The last piece of the dining puzzle was another trolley but for desserts, offering traditional Turkish desserts like baklava and burma kadayif (phyllo dough rolled with peanuts), as well as fruit salad, ice cream, and a chocolate ball with mango. Ever the chocolate junkie, I went for the ball and the ice cream.


A few short hours later, we were touching down in New York. So what did I think?

Having been blown away by Turkish Airlines’ economy-class service a few months before, I had high expectations for business class. I wouldn’t say I was disappointed by the service, but I didn’t come away singing its praises either.

The seats are comfortable enough, offer a lot of legroom, and turn into lie-flat beds – which to me is the main reason to opt for business class over economy. I slept incredibly well on the longer 13-hour flight, which made all the difference when I touched down in New York.

However, the 777-300ER’s business-class cabin has middle seats, which is absurd for how much a ticket costs. And compared with Emirates’ business class, each seat has little privacy from other passengers. A business-class passenger gets a roomy seat, but there is no privacy screen or podlike configuration like many other top airlines have.

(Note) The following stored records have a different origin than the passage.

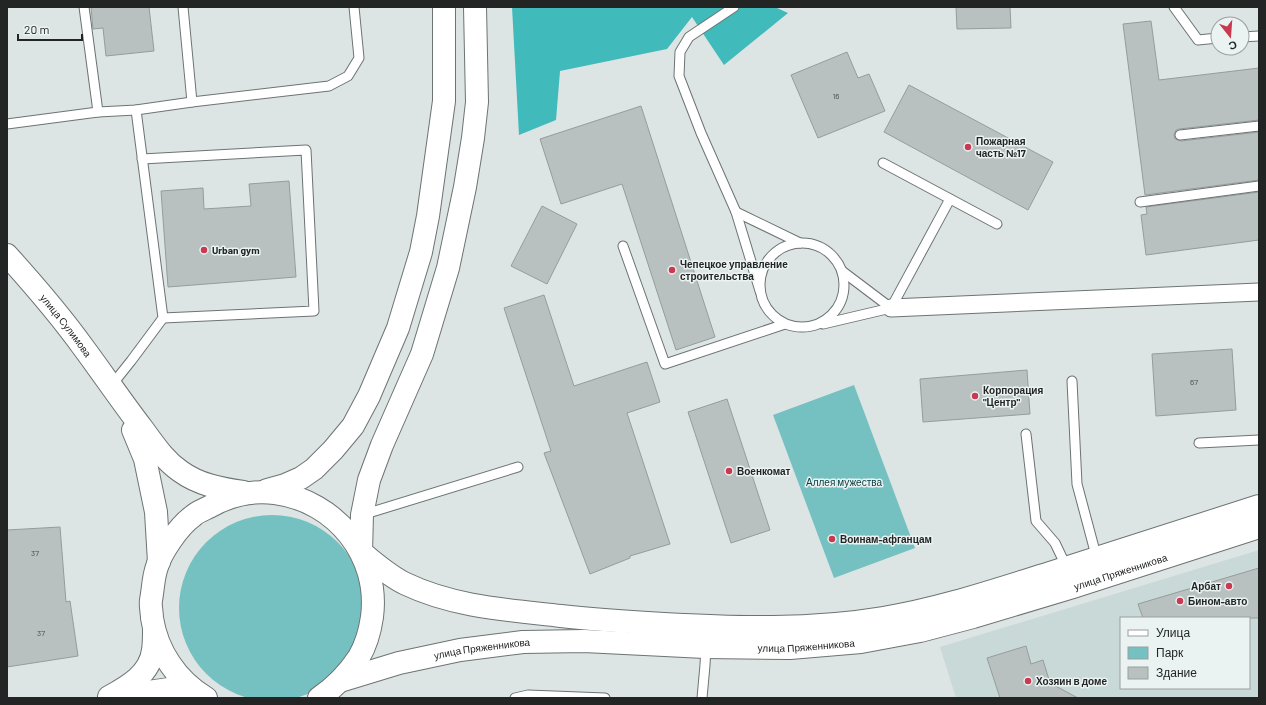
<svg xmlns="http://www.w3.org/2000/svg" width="1266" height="705" font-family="Barlow,sans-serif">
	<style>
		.built { fill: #c8d9d8; fill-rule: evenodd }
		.green { fill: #75c1c1 }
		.forest { fill: #40babb }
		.building { fill: #b9c0c0; stroke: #969c9c }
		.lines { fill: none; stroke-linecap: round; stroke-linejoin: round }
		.lane-casing { stroke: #6d7373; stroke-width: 11 }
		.street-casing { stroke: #6d7373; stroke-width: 19 }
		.secondary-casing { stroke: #6d7373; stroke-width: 24 }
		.lane { stroke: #fff; stroke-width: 9 }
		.street { stroke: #fff; stroke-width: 17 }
		.secondary { stroke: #fff; stroke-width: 22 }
		.poi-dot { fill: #c93950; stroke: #ebf2f2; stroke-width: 1.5 }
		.labels { text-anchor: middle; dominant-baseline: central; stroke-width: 3; stroke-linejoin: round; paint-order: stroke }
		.number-label { font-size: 8px; fill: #484c4c }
		.poi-label { font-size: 10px; font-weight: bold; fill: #232525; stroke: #ebf2f2; text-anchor: start }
		.street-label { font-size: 10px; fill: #232525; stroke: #ebf2f2 }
		.park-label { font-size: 10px; fill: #094142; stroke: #ebf2f2 }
	</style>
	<rect width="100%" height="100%" fill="#dde4e4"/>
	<path class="built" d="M1259,550v148h-303l-16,-51zM1121,618h128v70h-128z"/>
	<g class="green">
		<path d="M854,385l61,163 -81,30 -61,-163z"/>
		<circle cx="272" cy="608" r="93"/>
	</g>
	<path class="forest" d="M512,7h263l13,6 -64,52 -32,-48 -25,32 -107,22 -4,49 -37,15z"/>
	<g class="building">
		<path d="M91,7h58l5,44 -48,5 -3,-28 -10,1z"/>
		<path d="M956,7h54l1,21 -54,1z"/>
		<path d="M1151,21l8,59 100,-12v52l-80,9 -3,1 -2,5 1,4 6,2 78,-9v48l-114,15 -22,-171z"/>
		<path d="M847,52l11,26 11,-4 16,37 -67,27 -27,-63z"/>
		<path d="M909,85l144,77 -25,48 -144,-78z"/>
		<path d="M641,106l74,231 -39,13 -54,-166 -61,20 -21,-65z"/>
		<path d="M289,181l7,96 -128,10 -7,-96 42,-3 1,21 47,-3 -2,-22z"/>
		<path d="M1259,192v48l-113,15 -5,-40 6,-1 -1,-7z"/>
		<path d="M542,206l35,18 -30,60 -36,-18z"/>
		<path d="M544,295l30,91 73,-24 13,40 -33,11 43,131 -40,12v2l-40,16 -46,-121 7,-2 -47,-143z"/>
		<path d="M1232,349l4,61 -80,6 -4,-62z"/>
		<path d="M1027,370l3,44 -107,8 -3,-43z"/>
		<path d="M727,399l43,131 -39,13 -43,-131z"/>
		<path d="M60,527l6,75 4,-1 8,55 -71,11v-137z"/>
		<path d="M1259,568v50h-116l-5,-14z"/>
		<path d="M1026,646l5,18 12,-4 7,23 28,15h-78l-13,-40z"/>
	</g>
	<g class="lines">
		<g class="lane-casing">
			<g id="lane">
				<path d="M84,7l14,105"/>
				<path d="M183,7l9,95"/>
				<path d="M734,7l-45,30 -9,15 -1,24 22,57 35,79 24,79"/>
				<path d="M1174,7l24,33 20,-2"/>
				<path d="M1242,37l17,-1"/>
				<path d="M7,124l91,-12 38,-2 56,-8 137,-16 19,-10 11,-18 -5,-51"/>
				<path d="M1180,135l79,-9"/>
				<path d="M142,159l164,-9 8,161 -151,7"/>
				<path d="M883,163l114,61"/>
				<path d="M1140,202l119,-16"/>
				<path d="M736,212l64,31"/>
				<circle cx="802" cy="285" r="42"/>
				<path d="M623,246l42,118 120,-40"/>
				<path d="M842,271l49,37"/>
				<path d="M823,324l68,-16 59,-109"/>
				<path d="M1072,381l5,103 20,75"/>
				<path d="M111,386l20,-25 32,-43 -27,-208"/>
				<path d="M1026,434l10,87 19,22 12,25"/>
				<path d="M1199,443l60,-3"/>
				<path d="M362,515l156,-48"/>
				<path d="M515,698l13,-3 77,3"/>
				<path d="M702,698l3,-33 1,-19"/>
			</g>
		</g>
		<g class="street-casing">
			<path id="street" d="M891,308l368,-16"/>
		</g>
		<g class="secondary-casing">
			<g id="secondary">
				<path id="s1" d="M7,255c27,30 53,60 76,92 20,27 39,55 59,81 12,16 22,32 38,43 19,14 42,18 63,21"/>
				<path d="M133,430l12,29 11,53 3,50"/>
				<path d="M267,490l18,-5 16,-7 13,-9 19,-19 20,-24 16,-30 29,-68 23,-76 7,-36 16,-115v-94"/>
				<path d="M361,552c14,11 28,24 45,32 48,23 103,26 155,32 34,4 68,6 103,8 72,4 147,6 219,-6 56,-9 112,-28 167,-45 69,-22 139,-44 209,-67"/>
				<path d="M361,552l1,-37 7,-35 13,-35 40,-91 26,-86 17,-81 8,-49 4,-36 -2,-95"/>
				<path id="s2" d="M340,681l59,-18 61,-13 63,-8 61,-1 121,6 85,1 71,-6 59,-11 53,-14 100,-30 186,-60"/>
				<path d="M109,697c20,-11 41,-23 44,-47 1,-6 1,-13 1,-19"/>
				<path d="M115,697l74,-11"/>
				<path d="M206,698c-29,-17 -49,-47 -54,-80 0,-6 -2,-12 -1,-18 2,-10 2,-20 5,-30 4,-17 23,-44 37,-54 4,-4 10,-6 16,-9 21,-12 42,-17 66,-14 61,8 105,63 97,124 -2,14 -6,28 -13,40 -11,17 -24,30 -40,41"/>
			</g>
		</g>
		<use href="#lane" class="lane"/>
		<use href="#street" class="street"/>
		<use href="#secondary" class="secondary"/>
	</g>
	<g class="poi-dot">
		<circle cx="968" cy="147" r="4"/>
		<circle cx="204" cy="250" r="4"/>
		<circle cx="672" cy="270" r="4"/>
		<circle cx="975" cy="396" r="4"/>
		<circle cx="729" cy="471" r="4"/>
		<circle cx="832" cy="539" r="4"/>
		<circle cx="1229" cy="586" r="4"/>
		<circle cx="1180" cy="601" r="4"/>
		<circle cx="1028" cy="681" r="4"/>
	</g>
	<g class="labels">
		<g class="number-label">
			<text x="836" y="96">16</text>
			<text x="1194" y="382">67</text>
			<text x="35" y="553">37</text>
			<text x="41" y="633">37</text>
		</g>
		<g class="poi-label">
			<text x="976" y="141">Пожарная<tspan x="976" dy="12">часть №17</tspan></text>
			<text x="212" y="250">Urban gym</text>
			<text x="680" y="264">Чепецкое управление<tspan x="680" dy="12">строительства</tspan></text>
			<text x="983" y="390">Корпорация<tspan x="983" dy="12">"Центр"</tspan></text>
			<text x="737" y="471">Военкомат</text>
			<text x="840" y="539">Воинам-афганцам</text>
			<text x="1221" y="586" text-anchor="end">Арбат</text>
			<text x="1188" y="601">Бином-авто</text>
			<text x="1036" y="681">Хозяин в доме</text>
		</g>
		<g class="street-label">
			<text stroke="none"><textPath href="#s1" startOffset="92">улица Сулимова</textPath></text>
			<text stroke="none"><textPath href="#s2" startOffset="795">улица Пряженникова</textPath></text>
			<text stroke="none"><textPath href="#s2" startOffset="471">улица Пряженникова</textPath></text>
			<text stroke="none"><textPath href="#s2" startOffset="146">улица Пряженникова</textPath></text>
		</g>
		<g class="park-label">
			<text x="844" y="482">Аллея мужества</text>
		</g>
	</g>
	<rect width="1266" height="705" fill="none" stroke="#232525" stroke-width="16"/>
	<rect x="1120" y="617" width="130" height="72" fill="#ebf2f2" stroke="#9ba0a0"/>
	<rect x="1128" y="630" width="20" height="6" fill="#ffffff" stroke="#9ba0a0"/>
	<text x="1156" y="637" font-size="12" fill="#232525">Улица</text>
	<rect x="1128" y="647" width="20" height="12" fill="#75c1c1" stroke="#9ba0a0"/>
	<text x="1156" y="657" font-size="12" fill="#232525">Парк</text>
	<rect x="1128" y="667" width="20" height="12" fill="#b9c0c0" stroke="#9ba0a0"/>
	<text x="1156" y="677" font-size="12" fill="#232525">Здание</text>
	<g transform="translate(1230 36) rotate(163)"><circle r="19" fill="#ebf2f2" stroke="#9ba0a0"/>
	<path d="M0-3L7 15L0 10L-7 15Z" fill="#c93950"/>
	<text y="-6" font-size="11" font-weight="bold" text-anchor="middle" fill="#232525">С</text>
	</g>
	<path d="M18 34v6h64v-6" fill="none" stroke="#232525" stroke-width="2"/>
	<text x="24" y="34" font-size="12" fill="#232525" stroke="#ebf2f2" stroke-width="3" paint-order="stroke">20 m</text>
</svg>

While there were plenty of movies and television shows to pick from on the entertainment system, both planes I flew on had older screens and finicky remotes, though that didn’t bother me that much because I was on a red-eye flight and slept through most of it.

The best part of the Turkish experience – and I think the company knows this – is its dining service. The menus are fun and inventive, with lots of options. While my plate of scrambled eggs was disappointing, the rest of the meals were top-notch. I particularly enjoyed the trolley service – it’s a fun way to let customers pick exactly what they want.

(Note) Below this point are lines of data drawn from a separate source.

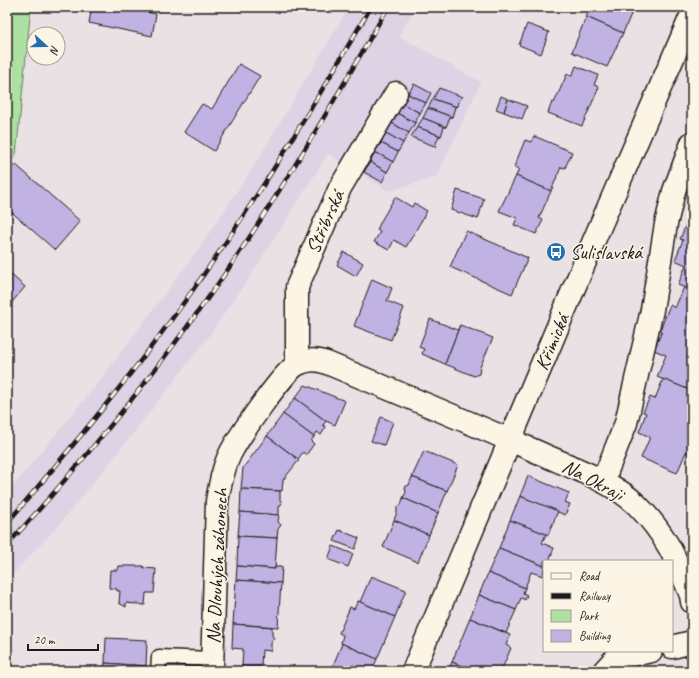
<svg xmlns="http://www.w3.org/2000/svg" width="699" height="678" font-family="Caveat,sans-serif">
<style>
.built{fill:#ddd3e4}
.green{fill:#ade1a2;stroke:#647e5f}
.building{fill:#c0b2e3;stroke:#1c1c1c}
.lines{fill:none;stroke-linecap:round;stroke-linejoin:round}
.lane-casing{stroke:#1c1c1c;stroke-width:17}
.street-casing{stroke:#1c1c1c;stroke-width:25}
.secondary-casing{stroke:#1c1c1c;stroke-width:25}
.lane{stroke:#fcf5e5;stroke-width:14}
.street{stroke:#fcf5e5;stroke-width:22}
.secondary{stroke:#fcf5e5;stroke-width:22}
.rail-casing{stroke:#1c1c1c;stroke-width:4.5}
.rail{stroke:#fcf5e5;stroke-width:3;stroke-dasharray:9;stroke-linecap:butt}
.labels{text-anchor:middle;dominant-baseline:central;stroke-width:3;stroke-linejoin:round;paint-order:stroke}
.street-label{font-size:20px;fill:#1c1c1c;stroke:#fcf5e5}
.poi-label{font-size:20px;fill:#1c1c1c;stroke:#fcf5e5;text-anchor:start}
</style>
<rect width="100%" height="100%" fill="#eae1e4"/>
<filter id="ink" filterUnits="userSpaceOnUse"><feTurbulence type="fractalNoise" baseFrequency=".025" numOctaves="2"/><feDisplacementMap in="SourceGraphic" scale="8" xChannelSelector="R" yChannelSelector="G"/><feConvolveMatrix kernelMatrix="1 2 1 2 8 2 1 2 1" color-interpolation-filters="sRGB"/></filter>
<g filter="url(#ink)">
<path class="built" d="M349,7H415L399,36L481,82L437,177L389,191L328,154L251,275L206,340L128,440L58,526L7,580V493L98,383L199,248L254,166Z"/>
<path class="green" d="M7,7H31L16,155L7,165Z"/>
<g class="building">
<path d="M92,7H125L156,14L152,36L89,23Z"/>
<path d="M589,7H621L632,12L623,33L586,17L590,10Z"/>
<path d="M586,17L623,33L607,67L572,52Z"/>
<path d="M527,24L549,32L541,54L519,45Z"/>
<path d="M239,64L260,76L214,151L184,132L202,104L212,109Z"/>
<path d="M576,66L598,75L594,85L599,87L582,126L548,113L552,102L554,103L567,74L572,76Z"/>
<path d="M414,84L431,93L426,103L408,94Z"/>
<path d="M439,88L463,97H461L457,107L433,99Z"/>
<path d="M408,94L426,103L420,113L403,104Z"/>
<path d="M501,96L508,99L504,112L496,109Z"/>
<path d="M433,99L457,107H455L452,117L428,108Z"/>
<path d="M508,99L527,106L522,119L504,112Z"/>
<path d="M403,104L420,113L415,123L397,113Z"/>
<path d="M428,108L452,117H450L446,127L423,118Z"/>
<path d="M397,113L415,123L409,133L392,123Z"/>
<path d="M423,118L446,127H444L441,136L417,127Z"/>
<path d="M392,123L409,133L403,143L386,133Z"/>
<path d="M417,127L441,136H439L435,146L437,147L411,137Z"/>
<path d="M386,133L403,143L398,152L381,143Z"/>
<path d="M534,136L572,152L565,168L561,167L551,191L516,176L519,169L514,167L525,140L531,142Z"/>
<path d="M381,143L398,152L393,162L375,152Z"/>
<path d="M375,152L393,162L387,172L370,162Z"/>
<path d="M370,162L387,172L382,182L364,172Z"/>
<path d="M15,164L80,221L55,250L7,208V174Z"/>
<path d="M516,176L551,191L539,218L543,220L536,234L514,225L517,218L499,211Z"/>
<path d="M457,190L484,199L478,219L451,210Z"/>
<path d="M395,197L412,207L414,203L427,211L406,247L394,240L389,250L374,242L380,232L377,230L381,221Z"/>
<path d="M686,225L691,227L692,225V291L678,285L686,265L675,260L683,240L680,239Z"/>
<path d="M466,231L528,258L512,294L450,267Z"/>
<path d="M344,252L363,263L356,276L337,265Z"/>
<path d="M7,271L25,287L7,308Z"/>
<path d="M372,279L392,288L387,301L404,308L391,340L354,326Z"/>
<path d="M684,287L692,291V391L657,377L666,355L654,350L662,331L660,330L670,305L675,308Z"/>
<path d="M430,319L458,330L460,325L445,364L422,354L424,349L419,347Z"/>
<path d="M460,325L493,338L480,367L479,374L474,376L445,364Z"/>
<path d="M663,379L692,391L690,414L692,415V424L687,436L692,438V451L691,454L686,452L677,473L641,458L650,437L639,432L646,413L643,412L650,397L655,399Z"/>
<path d="M305,385L345,401L335,425L326,421L295,398Z"/>
<path d="M295,398L326,421L323,425L326,427L321,435L317,432L314,437L283,414Z"/>
<path d="M283,414L314,437L311,441L314,444L306,455L303,452L298,459L267,436Z"/>
<path d="M381,417L393,422L384,445L371,441Z"/>
<path d="M267,436L299,460L283,480L282,491L241,489L243,468Z"/>
<path d="M424,451L458,465L447,491L412,477Z"/>
<path d="M528,476L569,493L565,502L570,504L565,515L520,496Z"/>
<path d="M412,477L447,491L438,513L403,498L406,492L405,487L409,485Z"/>
<path d="M241,489L280,491V500L282,503L279,507V515L240,512Z"/>
<path d="M520,496L558,511L548,535L510,520Z"/>
<path d="M403,498L438,513L429,535L394,520L397,512V507L401,505Z"/>
<path d="M240,512L279,515L278,522L281,525L278,529L277,538L238,536Z"/>
<path d="M394,520L429,535L418,562L383,547Z"/>
<path d="M510,520L546,534L542,543L554,548L549,561H544V566L499,548Z"/>
<path d="M339,530L359,538L355,549L334,541Z"/>
<path d="M238,536L277,538L275,569L237,566Z"/>
<path d="M333,546L353,554L348,567L328,559Z"/>
<path d="M499,548L544,566L543,576L531,572L525,588L488,573Z"/>
<path d="M119,566H143L144,568L156,569L154,593H146L145,605L126,603V607L119,603L120,591H117V589L109,588L110,570H118Z"/>
<path d="M237,566L275,569V567H282L281,583L236,580Z"/>
<path d="M488,573L525,588L523,593L527,595L525,600L521,598L516,610L479,595Z"/>
<path d="M371,576L406,590L395,617L358,601L360,602Z"/>
<path d="M236,580L281,583L278,627L233,624Z"/>
<path d="M479,595L516,610L506,633L470,618Z"/>
<path d="M358,601L395,617L377,659L341,643L343,635L339,633L350,607L354,609Z"/>
<path d="M470,618L510,635L506,645L511,648L501,671L496,669L495,671H474L452,662Z"/>
<path d="M233,624L272,627V635L274,639L271,642V651L262,650L261,666H242L243,649L232,648Z"/>
<path d="M106,638L147,640L146,666L105,663Z"/>
<path d="M341,643L377,659L372,671L331,670L342,644Z"/>
<path d="M452,662L474,671H448Z"/>
<path d="M105,663L146,666L145,671H104Z"/>
</g>
<g class="lines">
<defs>
<path id="lane" d="M158,671L159,657L212,659"/>
<g id="street">
<path d="M297,364V287L340,188L396,93"/>
<path d="M603,481L626,423L652,310L666,224L674,191L692,143"/>
<path d="M672,647L692,642"/>
<path d="M212,671L217,501C220,485 223,468 230,454C238,438 284,370 298,364C308,359 317,359 327,363C399,393 471,423 542,454C571,467 614,482 637,505C666,534 676,559 691,595L692,602"/>
<path d="M604,671L615,659L651,651"/>
</g>
<path id="secondary" d="M413,671L595,238L692,14"/>
</defs>
<use href="#lane" class="lane-casing"/>
<use href="#street" class="street-casing"/>
<use href="#secondary" class="secondary-casing"/>
<use href="#lane" class="lane"/>
<use href="#street" class="street"/>
<use href="#secondary" class="secondary"/>
<defs>
<g id="rail">
<path d="M7,523C80,438 152,351 215,258C271,177 321,92 371,7"/>
<path d="M7,545C88,457 163,364 231,265C287,182 338,95 388,7"/>
</g>
</defs>
<use href="#rail" class="rail-casing"/>
<use href="#rail" class="rail"/>
</g>
</g>
<defs>
<symbol id="bus-disc" viewBox="-11 -11 22 22"><circle r="9.5" fill="#1f6fb2" stroke="#fcf5e5"/><path d="M-5-6H5V4H4V6H2V4H-2V6H-4V4H-5ZM-3.5-4V0h7V-4ZM-3.5 1.2v1.5H-2V1.2ZM2 1.2v1.5H3.5V1.2Z" fill="#fff"/></symbol>
</defs>
<g fill-rule="evenodd">
<use href="#bus-disc" x="545" y="241" width="22" height="22"/>
</g>
<g class="labels">
<g class="street-label">
<text transform="translate(325 222) rotate(-66)">Stříbrská</text>
<text transform="translate(552 342) rotate(-67)">Křimická</text>
<text transform="translate(593 480) rotate(28)">Na Okraji</text>
<text transform="translate(217 566) rotate(-87)">Na Dlouhých záhonech</text>
</g>
<g class="poi-label">
<text x="570" y="252">Sulislavská</text>
</g>
</g>
<rect width="699" height="678" fill="none" stroke="#fcf5e5" stroke-width="24"/>
<rect x="12" y="12" width="675" height="654" fill="none" stroke="#1c1c1c" stroke-width="1.5" filter="url(#ink)"/>
<rect x="543" y="560" width="130" height="92" fill="#fcf5e5" stroke="#a29e95"/>
<rect x="551" y="573" width="20" height="6" fill="#fcf5e5" stroke="#a29e95"/>
<text x="579" y="580" font-size="12" fill="#1c1c1c">Road</text>
<rect x="551" y="593" width="20" height="6" fill="#1c1c1c" stroke="#a29e95"/>
<text x="579" y="600" font-size="12" fill="#1c1c1c">Railway</text>
<rect x="551" y="610" width="20" height="12" fill="#ade1a2" stroke="#a29e95"/>
<text x="579" y="620" font-size="12" fill="#1c1c1c">Park</text>
<rect x="551" y="630" width="20" height="12" fill="#c0b2e3" stroke="#a29e95"/>
<text x="579" y="640" font-size="12" fill="#1c1c1c">Building</text>
<g transform="translate(46 46) rotate(111)"><circle r="19" fill="#fcf5e5" stroke="#a29e95"/>
<path d="M0-3L7 15L0 10L-7 15Z" fill="#1f6fb2"/>
<text y="-6" font-size="11" font-weight="bold" text-anchor="middle" fill="#1c1c1c">N</text>
</g>
<path d="M28 644v6h70v-6" fill="none" stroke="#1c1c1c" stroke-width="2"/>
<text x="34" y="644" font-size="12" fill="#1c1c1c" stroke="#fcf5e5" stroke-width="3" paint-order="stroke">20 m</text>
</svg>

Whether I would fly Turkish Airlines business class again depends on the price. Business-class offerings from the likes of Emirates and Qatar Airways are certainly a step above, because of better customer service and newer planes, but the food is comparable.

If a Turkish Airlines business-class ticket were considerably cheaper than those from other airlines of that calibre, I’d have no problem getting it – but if it were close to or the same in price, I would choose another airline.